O mundo no telefone

Mas nós não queríamos ficar ligados para sempre e não víamos valia num telemóvel, era bom ter férias e folgas e estar fora do radar.

Umas miúdas passam por mim entre risos e de telemóvel na mão, mais à frente um grupo de rapazes de barba, quase não se vê rapazes sem barba, conversa e passa os olhos pelo telefone e vejo um homem que parece falar sozinho, mas na verdade está a tratar de negócios pelo telemóvel. À porta do centro comercial, no entra e sai de gente, os fumadores estão ali entre os cigarros e o telefone. Há o mundo e o mundo do telefone, no meu, que está dentro da mala, as notificações apitam a cada instante. O trabalho obriga, digo muitas vezes, mas o trabalho paga muita coisa como quando me perco em vaidades e compro roupas e um creme que me promete menos 10 anos.

A verdade é que não saio de casa sem telemóvel, acho que já não sei como era antes, nem lembro bem que pessoa era quando jurei, ai em 1995, que não cederia ao impulso novo rico de ter comprar um telefone celular como ainda se dizia na altura. Que jeito dava aquilo, quem me iria telefonar ao preço das chamadas nesse tempo e com rede de má qualidade. Não era ‘cool’ estar ligado, quanto muito tínhamos um atendedor de chamadas, a cassete gravava as mensagens depois do sinal, o que era esquisito e apenas para uma minoria. Os outros todos ou estavam em casa ou falhavam a chamada.

Os desencontros por causa do telefone faziam parte das histórias das telenovelas, dos filmes e das nossas vidas. E quando tocava podia ser qualquer um. A tia para dar um recado, a menina Albertina da casa de bordados, a amiga da escola para combinar o cinema ou apenas um engano. À minha casa vinham bater os clientes impacientes de um senhor que consertava televisões e rádios e devia ser demorado; outras vezes ouviam-se conversas por baixo das nossas, mas a maior parte do tempo ficava silencioso em cima do aparador do quarto de jantar. Eu só lamentava que fosse preto como o da mercearia, os das novelas eram encarnados ou brancos.

Os das novelas e das pessoas importantes que davam entrevistas e tiravam fotografias como se estivessem a falar ao telefone. Um empresário ou político que se prezasse não dispensava a fotografia do telefone, quanto mais encenado melhor como que a combinar com o ambiente artificial da época. A pose dava bem com a alcatifa no chão e o bricabraque de fancaria que enchia as casas e os escritórios dos anos 80 e 90, onde reinava o dourado e os jarrões de loiça chinesa. E na redacções dos jornais acabávamos sempre apanhados ao telefone, que nessa altura era decisivo no trabalho. A agenda de um bom jornalista tinha todos os números onde os políticos paravam, até da sogra e do bar onde iam tomar um copo ao fim do dia.
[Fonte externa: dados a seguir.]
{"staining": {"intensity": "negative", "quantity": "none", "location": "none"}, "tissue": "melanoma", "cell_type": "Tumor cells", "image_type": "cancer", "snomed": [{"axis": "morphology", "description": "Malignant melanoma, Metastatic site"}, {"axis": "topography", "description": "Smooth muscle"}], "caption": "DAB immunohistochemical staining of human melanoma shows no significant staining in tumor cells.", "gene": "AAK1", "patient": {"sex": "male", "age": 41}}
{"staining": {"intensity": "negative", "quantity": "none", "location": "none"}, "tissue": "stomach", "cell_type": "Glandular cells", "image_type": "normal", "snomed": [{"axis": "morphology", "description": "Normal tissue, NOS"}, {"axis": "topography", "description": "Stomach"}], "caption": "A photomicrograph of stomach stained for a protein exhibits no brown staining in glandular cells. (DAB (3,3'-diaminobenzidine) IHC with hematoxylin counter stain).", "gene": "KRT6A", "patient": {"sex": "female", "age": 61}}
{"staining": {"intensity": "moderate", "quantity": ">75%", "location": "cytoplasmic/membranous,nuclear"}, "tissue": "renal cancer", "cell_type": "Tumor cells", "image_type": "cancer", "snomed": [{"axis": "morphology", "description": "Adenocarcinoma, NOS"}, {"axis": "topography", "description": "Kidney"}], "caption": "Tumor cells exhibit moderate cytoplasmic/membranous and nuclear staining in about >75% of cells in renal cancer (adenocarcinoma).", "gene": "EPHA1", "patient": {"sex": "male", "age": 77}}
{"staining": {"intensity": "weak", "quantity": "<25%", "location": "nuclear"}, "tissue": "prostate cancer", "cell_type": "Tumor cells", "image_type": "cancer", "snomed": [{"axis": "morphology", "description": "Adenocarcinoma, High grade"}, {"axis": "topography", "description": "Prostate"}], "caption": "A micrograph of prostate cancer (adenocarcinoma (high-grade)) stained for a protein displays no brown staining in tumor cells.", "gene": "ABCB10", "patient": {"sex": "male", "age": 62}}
Mas nós não queríamos ficar ligados para sempre e não víamos valia num telemóvel, era bom ter férias e folgas e estar fora do radar. Também se namorava, também se discutia e acabava tudo pelo telefone, mas era diferente. Entre uma conversa e outra havia silêncio, não saltavam sms a cada instante, nem fotografias, nem emojis apaixonados ou corações. O silêncio fazia a medida da distância e tínhamos de ocupar o tempo com livros, cinema e praia e quando isso não era suficiente sobrava o pensamento. Eu podia imaginar como seria Paris ou Londres, não tinha o Google para pesquisas, sonhava, fazia uma ideia a contar dali, de cima do terraço da minha casa do Laranjal.

Na mesa ao lado no restaurante um neto ensina a avó a mexer no telefone com todo o carinho e é o gesto mais humano que vejo. Os outros varrem o Facebook e o Instagram a ver quantos gostos teve o vídeo e a fotografia. Eu também que, entre a pessoa que fui em 1995 e agora, estou sempre ligada, dia e noite, vou com frequência ao Facebook, vejo os likes e dou outros. Não se pode fugir deste mundo que existe só no telefone, mas que tem várias gerações sequestradas num lugar que, de facto, não é real. O que existe é o neto que explica a Internet à avó, os grupos de rapazes com barba, os fumadores à porta do centro comercial e as miúdas aos risos, mas é como se a realidade não contasse, parece que não faz diferença o sol, as nuvens, a alegria ou a tristeza, ou só vale se se puder fotografar e publicar.